最后,作者探究了EPI诱导剂与蜕膜形成之间的联系。在初始附着(~E4.5-5.0)之后,囊胚指示子宫形成蜕膜组织(~E5.0-7.5),但来自不同TRs库的贡献尚不清楚【4】。与TSCs相比,由TESCs或CDX2i-TSCs(CDX2诱导转基因-TSCs)形成的blastoids具有增强的蜕膜化能力,它们形成与囊胚大小相似的蜕膜,表明EPI诱导剂有助于TE进行蜕膜化。用GW501516(PPARd受体激动剂,赋予TE植入能力)处理blastoids,将降低CDX2表达及蜕膜化的可能性,表明CDX2表达赋予TR对子宫组织蜕膜化的能力。随后,作者试图鉴定(1)其分泌受CDX2调节的分子和(2)可能有助于蜕膜化的分子。通过SCENIC计算框架分析,预测了多个 Wnt 配体(Wnt6 和 Wnt7b)和受体(Fzd2/7/10),其启动子区域可能与CDX2结合。在囊胚中,Wnt7b转录本最丰富,其次是Wnt6。WNT7B在TE及其衍生物中高表达,Wnt6/7b表达在ExE中保持。由Wnt6或Wnt7b KO TESCs形成的blastoids最初附着在子宫上,与野生型相当(E5.5),但发育至E7.5时,蜕膜的大小显著减小。这些数据表明,EPI诱导剂不仅维持了局部TR增殖和自我更新,而且促进了WNT6/7B的分泌,刺激子宫蜕膜,有利于胚胎植入。

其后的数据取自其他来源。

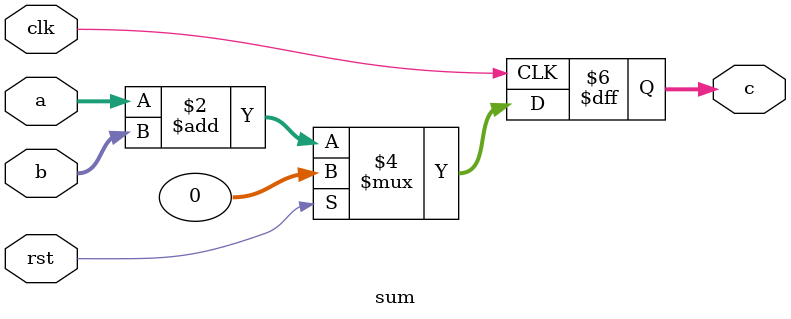
<source format=v>
module acc_user_0 #
(
  parameter DATA_WIDTH = 512,
  parameter NUM_INPUT_QUEUES = 1,
  parameter NUM_OUTPUT_QUEUES = 1
)
(
  input clk,
  input rst,
  input start,
  input [NUM_INPUT_QUEUES-1:0] acc_user_done_rd_data,
  input [NUM_OUTPUT_QUEUES-1:0] acc_user_done_wr_data,
  input [NUM_INPUT_QUEUES-1:0] acc_user_available_read,
  output reg [NUM_INPUT_QUEUES-1:0] acc_user_request_read,
  input [NUM_INPUT_QUEUES-1:0] acc_user_read_data_valid,
  input [DATA_WIDTH*NUM_INPUT_QUEUES-1:0] acc_user_read_data,
  input [NUM_OUTPUT_QUEUES-1:0] acc_user_available_write,
  output reg [NUM_OUTPUT_QUEUES-1:0] acc_user_request_write,
  output reg [DATA_WIDTH*NUM_OUTPUT_QUEUES-1:0] acc_user_write_data,
  output reg acc_user_done
);


  //Sample code for sum c[i] = a[i] + b[i]:
  
  reg [3-1:0]fsm;

  wire [512-1:0] a;
  wire [512-1:0] b;
  wire [512-1:0] c;
  
  assign a = acc_user_read_data[512-1:0];
  assign b = acc_user_read_data[1024-1:512];
  
  always @(posedge clk) begin
    if(rst) begin
      acc_user_request_read <= 0;
      acc_user_request_write <= 0;
      acc_user_write_data <= 0;
      acc_user_done <= 0;
      fsm <= 0;
    end else begin
      if(start) begin
          acc_user_done <= acc_user_done_rd_data & acc_user_done_wr_data;
          acc_user_request_read[0] <=  0;
          acc_user_request_read[1] <=  0;
          acc_user_request_write <= 0;
          case(fsm)
             0: begin
                if(acc_user_available_read[0] & acc_user_available_read[1])begin
                      acc_user_request_read[0] <=  1;
                      acc_user_request_read[1] <=  1;
                      fsm <= 1;
                end                 
             end 
             1:begin
                if(acc_user_read_data_valid[0]&acc_user_read_data_valid[1])begin
                   fsm <= 2;
                end 
             end 
             2:begin 
                acc_user_write_data <= c;
                acc_user_request_write <= 1;
                fsm <= 0;
             end 
         endcase
      end 
    end
  end
  
  genvar i;
    
  generate for(i = 0; i < 16;i = i+1)begin 
      sum sum(
        .clk(clk),
        .rst(rst),
        .a(a[((i+1)*32) -1:i*32]),
        .b(b[((i+1)*32) -1:i*32]),
        .c(c[((i+1)*32) -1:i*32])
      );
  end  
  
 endgenerate

endmodule



module sum(
  input clk,
  input rst,
  input [32-1:0]a,
  input [32-1:0]b,
  output reg [32-1:0]c

);

   always @(posedge clk)begin
      if(rst)begin
         c <= 0;
      end else begin
         c <= a + b;
      end 
   end 

endmodule


</source>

总的来说,该研究提供了一个框架来解释胎体如何利用诱导和 TR 状态波动来维持祖细胞、促进分化或分配和平衡植入发生所需的功能(图2)。作者表明EPI诱导剂的特定组合增加了TF网络(CDX2,EOMES和ESRRB)的最优性,增强了自我更新,并防止了分化。而对诱导剂的次优暴露有利于祖细胞状态的波动,从而产生具有促进分化的可逆亚群。这种EPI/TR界面的动态调节赋予祖细胞池一种灵活的策略,以维持更多的祖细胞或产生分化的细胞类型。该研究也存在一定的局限性:(1)由TESCs形成的胚层植入子宫并有效地形成了蜕膜,但并没有观察到胎儿的形成,尚未满足发育的最低要求;(2)基于TSCs中RNA-seq、ChIP、TESC和CDX2过表达分析,以及这些基因在人囊胚TE中的表达模式,选取了WNT6和WNT7b作为CDX2的下游效应子。然而,蜕膜化是一个涉及多个参与者的复杂过程,除了 WNT6/7b,胎体分泌的其他分子也可能会影响蜕膜化。

图2

https://doi.org/10.1016/j.stem.2022.06.002

制版人:十一

参考文献

1. Cha, J., Sun, X., and Dey, S.K. (2012). Mechanisms of implantation: strategies for successful pregnancy.Nature Medicine18, 1754-1767.

2. Nakamura, T., Yabuta, Y., Okamoto, I., Aramaki, S., Yokobayashi, S., Kurimoto, K., Sekiguchi, K., Nakagawa, M., Yamamoto, T., and Saitou, M. (2015). SC3-seq: a method for highly parallel and quantitative measurement of single-cell gene expression.Nucleic Acids Research43, e60.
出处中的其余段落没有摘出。